Answer:
The set of vertices that represents a kite based on the given distances is B) K(3,2), T(7,5), E(4,-1).
Option (B) is true.
Explanation:
To determine which set of vertices represents a kite, we need to check if the given distances satisfy the properties of a kite.
The properties of a kite are:
Two pairs of sides that have equal length.
One pair of diagonals that are perpendicular to each other.

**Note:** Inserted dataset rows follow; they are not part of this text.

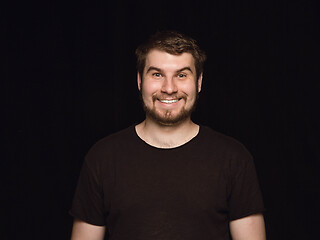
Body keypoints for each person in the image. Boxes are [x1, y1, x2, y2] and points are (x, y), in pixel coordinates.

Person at [70, 30, 266, 240]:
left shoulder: (233, 158)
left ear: (199, 82)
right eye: (157, 74)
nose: (169, 88)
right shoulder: (102, 157)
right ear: (139, 81)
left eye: (181, 75)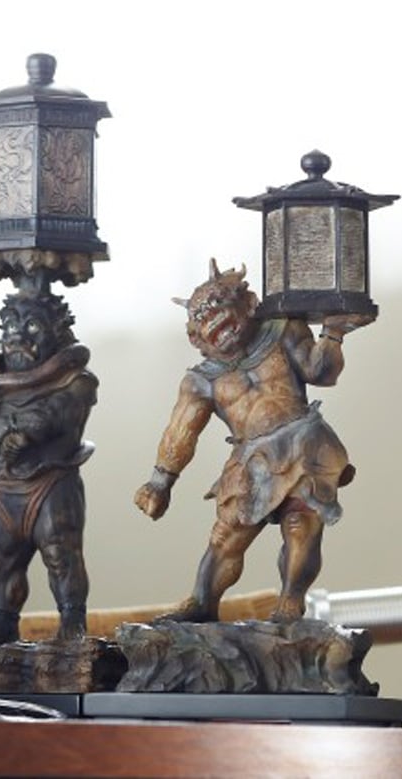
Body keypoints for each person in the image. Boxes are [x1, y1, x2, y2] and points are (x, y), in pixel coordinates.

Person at [134, 259, 371, 622]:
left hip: (304, 444)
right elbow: (181, 432)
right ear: (198, 339)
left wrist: (332, 333)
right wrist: (159, 482)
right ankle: (202, 602)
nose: (223, 333)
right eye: (211, 329)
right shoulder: (201, 381)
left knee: (301, 526)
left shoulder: (284, 331)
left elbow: (320, 371)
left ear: (247, 306)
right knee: (226, 536)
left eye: (225, 319)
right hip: (249, 460)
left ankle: (290, 602)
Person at [0, 291, 98, 644]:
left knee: (61, 556)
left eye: (32, 327)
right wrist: (2, 436)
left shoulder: (76, 380)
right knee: (1, 561)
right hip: (4, 488)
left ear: (56, 330)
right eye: (10, 327)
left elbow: (47, 418)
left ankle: (72, 624)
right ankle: (0, 622)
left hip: (50, 484)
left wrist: (11, 429)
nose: (18, 336)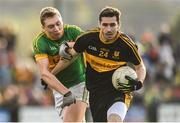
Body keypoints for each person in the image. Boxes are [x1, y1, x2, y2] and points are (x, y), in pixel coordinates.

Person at [58, 6, 146, 122]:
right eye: (105, 25)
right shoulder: (87, 39)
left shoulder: (126, 45)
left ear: (118, 25)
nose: (108, 29)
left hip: (118, 91)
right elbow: (69, 57)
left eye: (112, 25)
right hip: (96, 92)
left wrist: (139, 82)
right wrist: (52, 73)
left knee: (114, 120)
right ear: (99, 24)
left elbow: (140, 67)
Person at [32, 7, 88, 122]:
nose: (56, 29)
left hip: (80, 84)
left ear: (62, 21)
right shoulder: (40, 42)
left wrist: (69, 44)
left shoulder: (73, 31)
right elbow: (44, 73)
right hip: (59, 89)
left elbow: (89, 43)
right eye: (51, 26)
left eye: (58, 24)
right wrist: (66, 93)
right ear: (43, 28)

Let's calculate the distances between the vertices of each set:
A)
K(1,3), T(5,7), E(2,1)
KT = √((5-1)² + (7-3)²) = √16 + 16 = √32
KE = √((2-1)² + (1-3)²) = √1 + 4 = √5
TE = √((5-2)² + (7-1)²) = √9 + 36 = √45
B)
K(3,2), T(7,5), E(4,-1)
KT = √((7-3)² + (5-2)²) = √16 + 9 = √25 = 5
KE = √((4-3)² + (-1-2)²) = √1 + 9 = √10
TE = √((7-4)² + (5+1)²) = √9 + 36 = √45
C)
K(0,4), T(6,2), E(3,-3)
KT = √((6-0)² + (2-4)²) = √36 + 4 = √40
KE = √((3-0)² + (-3-4)²) = √9 + 49 = √58
TE = √((6-3)² + (2+3)²) = √9 + 25 = √34
D)
K(2,-1), T(8,4), E(5,0)
KT = √((8-2)² + (4+1)²) = √36 + 25 = √61
KE = √((5-2)² + (0+1)²) = √9 + 1 = √10
TE = √((8-5)² + (4-0)²) = √9 + 16 = √25 = 5
Based on the distances calculated, only option B) K(3,2), T(7,5), E(4,-1) satisfies the properties of a kite.
The distances KT and TE are equal (both 5) and the distance KE is different, indicating two pairs of sides with equal lengths.
Therefore,
The correct answer is B) K(3,2), T(7,5), E(4,-1).